Pour into popsicle trays and freeze. You may need to run hot water under the bottom of the popsicle mold to loosen in order to get them out once you're read to eat them.
Serves: 8-12
I got this recipe online from Poor Girl Eats Well. I think it turned out amazingly well. I actually made these a week ago and just kept frozen until it was time to serve at the luncheon. They were delicious. It's basically a strawberry creamsicle. The blood orange flavor didn't appear to be too prominent but it was a nice treat I'll be making again in the summer time.
Produce Box Luncheon
Thanks to everyone for an excellent produce box luncheon. We ended up with a balanced three course meal (totally unplanned). Everyone made a dish out of their produce box fruits and vegetables and collectively everything went together wonderfully.

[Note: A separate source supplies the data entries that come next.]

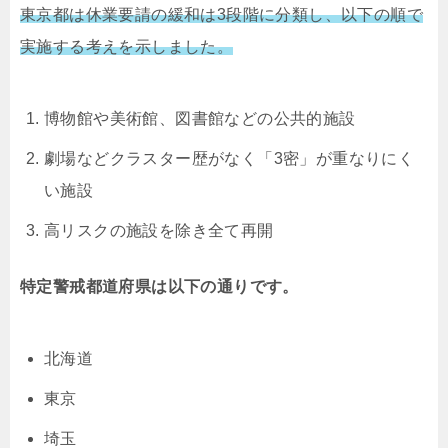
東京都は休業要請の緩和は3段階に分類し、以下の順で
実施する考えを示しました。
博物館や美術館、図書館などの公共的施設
劇場などクラスター歴がなく「3密」が重なりにく
い施設
高リスクの施設を除き全て再開
特定警戒都道府県は以下の通りです。
北海道
東京
埼玉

For an appetizer, we had guacamole with carrots and radicchio by Madeleine.
For our beverage we had strawberry orange mimosas by Ryan.For lunch we had kale grapefruit and raspberry salad by Meli...
Beet risotto by Dobi...
And rainbow chard quiche with caramelized onions by Evelyn.
For dessert we had kiwi apple turnovers and...
Everything was delicious!
Thanks again to everyone who participated. Please feel free to post your recipes in the comments or under separate entries to help share our cooking experiences. I can't wait until the next luncheon.
Monday, April 2, 2012
Slow Cooked Collards and Beef Short Ribs
My Produce Items: Collards, Scallions
1 bunch of collards3 scallions
1 lb of beef short ribs (about 8-10 pieces)
2 cloves of garlic
1/2 teaspoon of seasoning salt
1/2 teaspoon of thyme
1/2 teaspoon of oregano
ginger
Place short ribs in the slow cooker. Season with seasoning salt (I use Penzey's 4S special seasoning salt), thyme and oregano. Mince garlic and add. Grate ginger on top (ginger should be equal to garlic). Dice scallions and chop up collards, removing the stems. Toss everything in the slow cooker.
Cook on high for 2.5-3 hours stirring every 45 minutes to an hour. You need to keep stirring or it may burn on the edges/sides.
Serve with broth glazed over top.
Serves: 4-5
Final Verdict: Needs Improvement
I used beef short ribs for this recipe and the slow cooker really dried them out. I didn't have any wine to use as a tenderizer so it probably would have helped if I had that. Once again, the collards have a strong overpowering flavor. However, the broth leftover in the slow cooker was absolutely delicious. I probably should have made a soup out of it. The collards drenched in the broth actually tasted pretty good. I also tried drenching the dried meat in the broth, and even though it didn't really absorb any, together the flavors were very good. So altogether I feel like the flavors are there, but the consistency is just off. It's definitely a recipe worth trying to perfect.